ISTANBUL— Turkey's central bank auctioned a record $1.5 billion in foreign exchange on Monday, tightening policy to defend a lira that had hit all-time lows against the dollar.
The lira has lost as much as 6 percent of its value against the dollar since late May, when unprecedented protests broke out against Prime Minister Tayyip Erdogan. Demonstrations centered on the commercial capital Istanbul compounded investor concerns about the U.S. Federal Reserve scaling back stimulus measures.
On Monday, the lira touched a new all-time low of 1.9737 against the U.S. currency. It rebounded to 1.9480 by 1151 GMT after the bank held five forex-selling auctions.
The total volume of $1.5 billion was the highest amount the bank has ever sold via forex auctions in a day, sending a strong signal to the market. The previous high was $750 million in 2011. The bank sold $350 million in six auctions on June 20.
Emerging currencies have plunged to multi-year or even record lows against the resurgent dollar. That is forcing many central banks to rally to their defense on fears currency weakness will lead to a wholesale exodus of foreign capital from domestic capital markets.
“From today a strong additional monetary tightening practice will be started,” the Turkish central bank statement said, delivering what it described as a message from Governor Erdem Basci. Tightening would be “strong, effective, temporary.”
“The central bank thinks as loan growth remains strong, there is no need to change the interest rate band yet, while additional tightening as implemented occasionally since 11 June and forex sales will be adequate to fight against volatility,” said Sengul Dagdeviren, senior vice president at ING Bank.
“Until [the] ... 23 July policy meeting, the central bank is most likely to continue aggressive forex sales to the extent lira's relative volatility against peers remains high while keeping cost of average open market operation funding in the range of 5 percent-6 percent.”
Protests against Erdogan, seen by critics as increasingly authoritarian, spread across Turkey last month after police cracked down on a small demonstration against an Istanbul building project.
Erdogan has used a huge parliamentary majority and strong popular support in the last 10 years to introduce social reforms, including the curbing of an army that had topped four governments in 40 years, and stimulate the economy with market- and business-friendly policies.

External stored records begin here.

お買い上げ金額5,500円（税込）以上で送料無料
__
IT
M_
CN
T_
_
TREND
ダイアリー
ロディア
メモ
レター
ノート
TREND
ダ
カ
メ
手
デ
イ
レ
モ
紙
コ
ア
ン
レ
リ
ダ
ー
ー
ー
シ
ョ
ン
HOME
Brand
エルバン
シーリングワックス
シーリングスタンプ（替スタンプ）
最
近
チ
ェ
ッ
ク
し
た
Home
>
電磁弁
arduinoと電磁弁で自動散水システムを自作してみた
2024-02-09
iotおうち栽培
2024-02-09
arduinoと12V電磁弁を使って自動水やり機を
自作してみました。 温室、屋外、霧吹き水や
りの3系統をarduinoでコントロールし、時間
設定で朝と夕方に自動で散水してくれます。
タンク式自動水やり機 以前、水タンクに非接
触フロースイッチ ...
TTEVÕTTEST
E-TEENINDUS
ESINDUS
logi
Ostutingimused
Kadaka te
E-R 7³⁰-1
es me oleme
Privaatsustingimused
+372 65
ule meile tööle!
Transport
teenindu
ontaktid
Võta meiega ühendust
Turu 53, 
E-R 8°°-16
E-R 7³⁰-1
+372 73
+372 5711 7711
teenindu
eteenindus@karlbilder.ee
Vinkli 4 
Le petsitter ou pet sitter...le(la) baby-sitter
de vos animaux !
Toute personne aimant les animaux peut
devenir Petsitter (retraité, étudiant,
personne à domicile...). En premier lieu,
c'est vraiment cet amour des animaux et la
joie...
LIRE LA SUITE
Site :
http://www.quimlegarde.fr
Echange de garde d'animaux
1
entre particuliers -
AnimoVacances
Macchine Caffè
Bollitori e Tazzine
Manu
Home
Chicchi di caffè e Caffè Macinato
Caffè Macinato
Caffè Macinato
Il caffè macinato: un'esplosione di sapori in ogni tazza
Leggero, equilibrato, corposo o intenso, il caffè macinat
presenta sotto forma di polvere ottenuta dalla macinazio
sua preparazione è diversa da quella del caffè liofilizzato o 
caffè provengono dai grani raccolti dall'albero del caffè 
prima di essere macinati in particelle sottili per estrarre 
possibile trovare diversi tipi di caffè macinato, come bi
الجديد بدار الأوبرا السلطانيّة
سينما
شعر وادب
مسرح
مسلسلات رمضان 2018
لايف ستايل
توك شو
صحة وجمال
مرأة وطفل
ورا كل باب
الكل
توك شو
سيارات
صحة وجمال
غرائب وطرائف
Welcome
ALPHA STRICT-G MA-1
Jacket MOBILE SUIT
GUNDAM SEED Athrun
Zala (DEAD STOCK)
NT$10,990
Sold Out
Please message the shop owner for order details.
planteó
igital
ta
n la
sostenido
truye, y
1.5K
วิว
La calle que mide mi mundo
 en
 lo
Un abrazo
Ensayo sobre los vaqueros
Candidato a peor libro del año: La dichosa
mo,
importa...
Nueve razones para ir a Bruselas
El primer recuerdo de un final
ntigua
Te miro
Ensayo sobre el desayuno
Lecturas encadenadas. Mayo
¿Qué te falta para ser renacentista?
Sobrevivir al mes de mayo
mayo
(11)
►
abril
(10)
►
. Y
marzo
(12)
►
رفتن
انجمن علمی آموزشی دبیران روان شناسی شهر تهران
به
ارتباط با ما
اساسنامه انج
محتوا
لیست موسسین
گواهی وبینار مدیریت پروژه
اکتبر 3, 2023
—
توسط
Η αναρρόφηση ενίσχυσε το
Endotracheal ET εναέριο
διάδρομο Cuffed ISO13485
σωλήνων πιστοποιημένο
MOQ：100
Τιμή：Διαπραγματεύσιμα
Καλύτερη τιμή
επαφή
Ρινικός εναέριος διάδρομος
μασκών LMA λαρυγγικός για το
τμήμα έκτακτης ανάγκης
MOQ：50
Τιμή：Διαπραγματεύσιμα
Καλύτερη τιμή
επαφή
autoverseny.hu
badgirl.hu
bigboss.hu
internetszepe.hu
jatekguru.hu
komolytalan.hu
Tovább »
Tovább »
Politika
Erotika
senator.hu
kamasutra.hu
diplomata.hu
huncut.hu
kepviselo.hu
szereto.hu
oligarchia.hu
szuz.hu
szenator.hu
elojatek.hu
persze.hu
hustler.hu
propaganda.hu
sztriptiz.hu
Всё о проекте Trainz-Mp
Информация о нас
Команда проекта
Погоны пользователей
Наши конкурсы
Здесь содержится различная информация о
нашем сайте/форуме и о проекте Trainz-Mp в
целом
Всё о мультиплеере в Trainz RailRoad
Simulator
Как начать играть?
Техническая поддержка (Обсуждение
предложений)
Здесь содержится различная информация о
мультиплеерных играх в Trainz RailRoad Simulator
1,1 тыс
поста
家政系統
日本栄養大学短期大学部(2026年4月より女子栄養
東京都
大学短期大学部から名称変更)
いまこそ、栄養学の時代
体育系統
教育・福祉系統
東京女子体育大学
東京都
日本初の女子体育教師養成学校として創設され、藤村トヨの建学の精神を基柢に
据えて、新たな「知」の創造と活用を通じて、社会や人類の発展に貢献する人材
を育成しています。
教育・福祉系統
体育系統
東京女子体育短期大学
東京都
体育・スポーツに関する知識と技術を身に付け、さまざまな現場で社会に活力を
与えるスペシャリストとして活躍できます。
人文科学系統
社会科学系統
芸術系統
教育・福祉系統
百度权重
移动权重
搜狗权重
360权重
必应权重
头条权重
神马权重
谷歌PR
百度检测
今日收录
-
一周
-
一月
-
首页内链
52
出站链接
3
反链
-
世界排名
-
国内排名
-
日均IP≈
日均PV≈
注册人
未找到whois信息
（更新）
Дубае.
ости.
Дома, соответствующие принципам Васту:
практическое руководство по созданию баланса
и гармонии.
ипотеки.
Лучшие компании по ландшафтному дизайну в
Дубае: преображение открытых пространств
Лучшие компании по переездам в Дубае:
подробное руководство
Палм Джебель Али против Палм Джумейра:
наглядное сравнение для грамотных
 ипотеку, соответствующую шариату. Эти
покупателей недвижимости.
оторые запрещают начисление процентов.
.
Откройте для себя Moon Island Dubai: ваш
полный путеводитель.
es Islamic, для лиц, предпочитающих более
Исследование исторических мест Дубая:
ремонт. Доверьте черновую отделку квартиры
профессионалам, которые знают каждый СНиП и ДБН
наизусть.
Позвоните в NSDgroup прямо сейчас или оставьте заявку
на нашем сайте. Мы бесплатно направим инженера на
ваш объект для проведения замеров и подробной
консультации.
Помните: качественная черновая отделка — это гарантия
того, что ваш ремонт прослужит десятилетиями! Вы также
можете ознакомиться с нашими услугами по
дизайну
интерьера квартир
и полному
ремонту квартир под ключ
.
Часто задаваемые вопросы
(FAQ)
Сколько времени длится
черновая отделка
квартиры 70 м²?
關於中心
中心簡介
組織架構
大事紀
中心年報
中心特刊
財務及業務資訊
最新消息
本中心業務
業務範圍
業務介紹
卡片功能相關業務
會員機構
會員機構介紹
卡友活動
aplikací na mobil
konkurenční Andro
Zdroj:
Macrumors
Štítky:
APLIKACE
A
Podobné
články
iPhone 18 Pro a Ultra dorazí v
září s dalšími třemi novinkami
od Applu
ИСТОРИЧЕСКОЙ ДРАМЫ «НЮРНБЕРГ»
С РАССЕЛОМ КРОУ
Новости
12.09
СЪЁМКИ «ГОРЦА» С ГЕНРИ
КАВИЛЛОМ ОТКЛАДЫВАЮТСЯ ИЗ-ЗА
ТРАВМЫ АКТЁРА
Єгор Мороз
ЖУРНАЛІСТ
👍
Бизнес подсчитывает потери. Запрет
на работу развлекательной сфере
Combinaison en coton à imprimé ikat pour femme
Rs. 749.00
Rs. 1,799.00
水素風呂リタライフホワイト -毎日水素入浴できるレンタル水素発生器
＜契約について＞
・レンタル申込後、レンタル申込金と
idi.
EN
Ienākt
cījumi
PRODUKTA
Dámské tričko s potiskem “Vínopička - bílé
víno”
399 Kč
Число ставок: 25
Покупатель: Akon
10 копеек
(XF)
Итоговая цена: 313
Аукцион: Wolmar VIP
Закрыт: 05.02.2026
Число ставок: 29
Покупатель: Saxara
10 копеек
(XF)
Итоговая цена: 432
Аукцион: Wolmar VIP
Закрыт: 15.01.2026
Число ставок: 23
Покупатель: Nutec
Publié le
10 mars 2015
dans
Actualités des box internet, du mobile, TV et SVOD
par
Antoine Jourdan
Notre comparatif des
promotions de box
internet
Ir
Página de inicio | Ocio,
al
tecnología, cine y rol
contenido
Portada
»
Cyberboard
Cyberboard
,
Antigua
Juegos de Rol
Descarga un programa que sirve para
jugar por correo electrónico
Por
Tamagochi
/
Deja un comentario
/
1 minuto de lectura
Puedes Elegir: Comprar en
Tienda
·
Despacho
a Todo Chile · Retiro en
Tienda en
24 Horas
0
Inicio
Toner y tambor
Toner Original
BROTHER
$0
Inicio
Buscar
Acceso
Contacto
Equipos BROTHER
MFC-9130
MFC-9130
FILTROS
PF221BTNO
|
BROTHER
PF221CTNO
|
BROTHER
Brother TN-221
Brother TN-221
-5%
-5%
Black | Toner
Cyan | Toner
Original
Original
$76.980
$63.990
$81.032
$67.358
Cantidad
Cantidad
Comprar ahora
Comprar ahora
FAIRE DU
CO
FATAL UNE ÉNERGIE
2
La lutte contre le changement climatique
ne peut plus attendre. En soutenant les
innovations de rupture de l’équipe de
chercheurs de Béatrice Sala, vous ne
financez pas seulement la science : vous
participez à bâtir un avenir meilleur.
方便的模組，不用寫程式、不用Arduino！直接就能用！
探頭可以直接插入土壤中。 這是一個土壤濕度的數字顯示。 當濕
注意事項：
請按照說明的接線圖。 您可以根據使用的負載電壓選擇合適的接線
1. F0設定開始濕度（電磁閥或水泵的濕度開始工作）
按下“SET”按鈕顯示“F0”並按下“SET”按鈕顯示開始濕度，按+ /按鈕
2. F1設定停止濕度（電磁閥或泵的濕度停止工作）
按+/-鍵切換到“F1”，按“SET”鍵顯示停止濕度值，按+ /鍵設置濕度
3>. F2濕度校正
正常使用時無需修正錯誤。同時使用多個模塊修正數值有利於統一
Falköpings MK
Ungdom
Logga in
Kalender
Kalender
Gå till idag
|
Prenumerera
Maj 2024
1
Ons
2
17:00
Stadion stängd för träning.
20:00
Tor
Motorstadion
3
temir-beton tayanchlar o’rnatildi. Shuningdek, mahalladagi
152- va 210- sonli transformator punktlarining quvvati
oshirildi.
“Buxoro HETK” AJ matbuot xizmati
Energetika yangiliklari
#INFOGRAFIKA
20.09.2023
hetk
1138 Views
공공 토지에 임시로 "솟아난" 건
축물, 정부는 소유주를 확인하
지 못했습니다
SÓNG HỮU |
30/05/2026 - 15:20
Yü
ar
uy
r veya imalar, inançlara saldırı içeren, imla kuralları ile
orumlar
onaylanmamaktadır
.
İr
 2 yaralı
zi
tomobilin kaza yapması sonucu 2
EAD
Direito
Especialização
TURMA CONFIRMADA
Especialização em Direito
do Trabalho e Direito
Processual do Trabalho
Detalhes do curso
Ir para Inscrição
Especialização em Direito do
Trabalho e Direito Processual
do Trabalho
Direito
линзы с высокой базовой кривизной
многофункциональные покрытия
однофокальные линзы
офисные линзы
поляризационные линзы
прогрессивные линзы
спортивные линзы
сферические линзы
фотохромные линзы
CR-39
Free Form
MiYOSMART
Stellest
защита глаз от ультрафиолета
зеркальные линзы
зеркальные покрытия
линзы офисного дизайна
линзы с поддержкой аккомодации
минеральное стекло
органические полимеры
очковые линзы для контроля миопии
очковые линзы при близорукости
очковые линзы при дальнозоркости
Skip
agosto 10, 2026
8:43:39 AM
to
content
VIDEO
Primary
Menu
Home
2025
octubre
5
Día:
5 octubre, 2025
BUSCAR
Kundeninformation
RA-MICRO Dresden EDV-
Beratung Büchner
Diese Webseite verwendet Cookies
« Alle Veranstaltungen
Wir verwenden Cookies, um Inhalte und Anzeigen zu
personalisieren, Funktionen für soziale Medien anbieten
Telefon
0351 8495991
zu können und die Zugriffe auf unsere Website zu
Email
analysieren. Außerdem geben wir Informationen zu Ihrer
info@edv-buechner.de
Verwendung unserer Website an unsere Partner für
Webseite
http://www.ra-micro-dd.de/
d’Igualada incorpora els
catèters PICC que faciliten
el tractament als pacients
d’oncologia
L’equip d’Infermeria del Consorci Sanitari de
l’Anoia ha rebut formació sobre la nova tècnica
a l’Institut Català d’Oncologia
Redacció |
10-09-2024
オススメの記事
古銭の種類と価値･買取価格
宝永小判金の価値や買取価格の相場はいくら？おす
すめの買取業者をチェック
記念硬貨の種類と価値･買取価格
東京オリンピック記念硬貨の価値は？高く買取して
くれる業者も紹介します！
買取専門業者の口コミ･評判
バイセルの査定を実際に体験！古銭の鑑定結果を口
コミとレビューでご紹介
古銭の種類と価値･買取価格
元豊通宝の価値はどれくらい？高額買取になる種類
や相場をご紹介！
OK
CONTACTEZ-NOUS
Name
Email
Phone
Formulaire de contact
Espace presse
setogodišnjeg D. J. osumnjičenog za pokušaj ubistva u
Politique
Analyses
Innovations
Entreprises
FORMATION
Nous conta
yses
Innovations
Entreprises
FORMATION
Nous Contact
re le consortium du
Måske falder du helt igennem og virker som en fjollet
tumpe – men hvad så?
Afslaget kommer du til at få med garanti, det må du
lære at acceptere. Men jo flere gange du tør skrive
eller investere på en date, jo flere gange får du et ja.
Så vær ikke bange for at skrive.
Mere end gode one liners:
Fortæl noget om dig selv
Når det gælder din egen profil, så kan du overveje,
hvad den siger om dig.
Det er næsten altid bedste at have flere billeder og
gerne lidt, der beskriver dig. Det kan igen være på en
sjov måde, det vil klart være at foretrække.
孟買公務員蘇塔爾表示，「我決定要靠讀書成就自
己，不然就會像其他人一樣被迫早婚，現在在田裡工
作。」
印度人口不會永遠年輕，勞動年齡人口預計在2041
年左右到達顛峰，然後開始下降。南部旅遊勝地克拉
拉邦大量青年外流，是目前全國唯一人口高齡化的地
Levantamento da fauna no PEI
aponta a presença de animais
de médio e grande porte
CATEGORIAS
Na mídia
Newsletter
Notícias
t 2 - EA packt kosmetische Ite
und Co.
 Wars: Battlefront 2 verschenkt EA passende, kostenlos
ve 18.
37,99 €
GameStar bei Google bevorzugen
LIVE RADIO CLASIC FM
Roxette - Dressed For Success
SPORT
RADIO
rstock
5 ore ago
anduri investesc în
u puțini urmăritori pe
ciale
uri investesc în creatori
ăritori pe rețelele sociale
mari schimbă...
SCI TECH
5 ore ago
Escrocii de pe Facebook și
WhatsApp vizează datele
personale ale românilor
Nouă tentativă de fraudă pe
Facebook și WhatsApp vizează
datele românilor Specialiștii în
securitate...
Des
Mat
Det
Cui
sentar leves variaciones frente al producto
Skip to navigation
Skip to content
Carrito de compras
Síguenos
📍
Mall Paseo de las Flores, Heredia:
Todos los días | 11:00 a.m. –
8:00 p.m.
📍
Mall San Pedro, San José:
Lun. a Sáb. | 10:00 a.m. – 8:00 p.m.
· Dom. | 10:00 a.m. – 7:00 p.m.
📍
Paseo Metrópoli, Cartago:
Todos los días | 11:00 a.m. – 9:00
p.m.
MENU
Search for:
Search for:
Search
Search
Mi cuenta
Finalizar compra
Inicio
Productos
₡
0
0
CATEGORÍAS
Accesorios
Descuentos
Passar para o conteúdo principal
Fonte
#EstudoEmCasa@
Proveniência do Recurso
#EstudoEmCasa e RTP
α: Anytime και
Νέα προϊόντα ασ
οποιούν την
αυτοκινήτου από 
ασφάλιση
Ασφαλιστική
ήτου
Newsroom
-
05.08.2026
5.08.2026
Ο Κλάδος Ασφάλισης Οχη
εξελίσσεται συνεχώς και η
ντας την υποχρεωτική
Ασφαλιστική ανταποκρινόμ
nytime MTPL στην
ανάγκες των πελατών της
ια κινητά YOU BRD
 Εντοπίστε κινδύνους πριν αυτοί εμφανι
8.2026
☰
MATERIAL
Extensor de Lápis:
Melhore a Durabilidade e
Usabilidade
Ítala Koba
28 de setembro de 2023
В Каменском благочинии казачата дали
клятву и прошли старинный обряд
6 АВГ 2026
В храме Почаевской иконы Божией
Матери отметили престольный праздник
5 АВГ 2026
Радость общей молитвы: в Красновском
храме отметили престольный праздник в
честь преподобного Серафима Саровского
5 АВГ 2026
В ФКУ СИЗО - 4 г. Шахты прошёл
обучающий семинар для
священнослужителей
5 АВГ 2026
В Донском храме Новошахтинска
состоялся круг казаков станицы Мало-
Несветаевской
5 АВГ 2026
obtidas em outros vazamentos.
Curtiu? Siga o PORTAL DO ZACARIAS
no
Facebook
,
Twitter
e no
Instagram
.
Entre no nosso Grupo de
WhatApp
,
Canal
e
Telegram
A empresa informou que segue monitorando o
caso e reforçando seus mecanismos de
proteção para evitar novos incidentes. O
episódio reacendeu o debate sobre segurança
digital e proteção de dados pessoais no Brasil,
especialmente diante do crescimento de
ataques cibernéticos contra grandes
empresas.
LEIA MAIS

But for the first time, during last month's turmoil, frictions arose publicly with parts of the business community. Erdogan unsettled markets further by accusing an “interest rate lobby” of conspiring with foreign forces to undermine Turkey.
The protests eased in the middle of the month, but police used water cannon and tear gas again at the weekend to disperse a protest in central Istanbul.
The central bank has been holding forex auctions since June 11 to support the weakening lira. It has sold a total $4.15 billion.
“I guess the central bank had to respond, eventually, to record lows for the lira against the dollar and signs that more was to come,” said Standard Bank emerging market research head Timothy Ash.
“So by indicating further tightening ahead the central bank is in effect going to try and slow domestic demand to narrow the current account deficit - as it did in early 2012.”
At a meeting with economists on Monday, Basci gave the message that its additional tightening steps were aimed more at limiting loan growth than supporting the lira, bankers at the meeting told Reuters.
The governor also said that a change in the bank's interest rate corridor would only be implemented if the liquidity tightening fails to prevent excessive loan growth, bankers said.
In a written overview of its presentation to economists, the bank said this will not only contain rapid credit growth through the liquidity channel but also will support the value of the lira.
Growth slowed sharply to 2.2 percent last year and the central bank has been trying to spur the economy since mid-2012 with a series of rate cuts.
Data on Monday showed the economy remained sluggish, with industrial production up just 1 percent year-on-year in May.
Economy Minister Zafer Caglayan responded by saying Turkey needed faster output growth to meet its 4 percent economic growth target in its medium term economic program, given uncertainties in the global outlook.
Analysts said the pressure on the central bank to hike rates at its next policy meeting on July 23 was increasing.
“The central bank will pause weekly repo auctions and start aggressive forex selling auctions from today,” said Ali Cakiroglu, a strategist at HSBC Asset Management.
“The bank will have to raise the upper band of its interest rate corridor in its next meeting considering the pressure on the currency.”
In its last policy meeting the bank kept its main one-week repo rate at 4.50 percent, its borrowing rate at 3.5 percent and its overnight lending rate at 6.5 percent.
The bank said the composition of the liquidity it provides will continue to be gradually shifted from net foreign assets to net domestic assets until its next monetary policy committee meeting.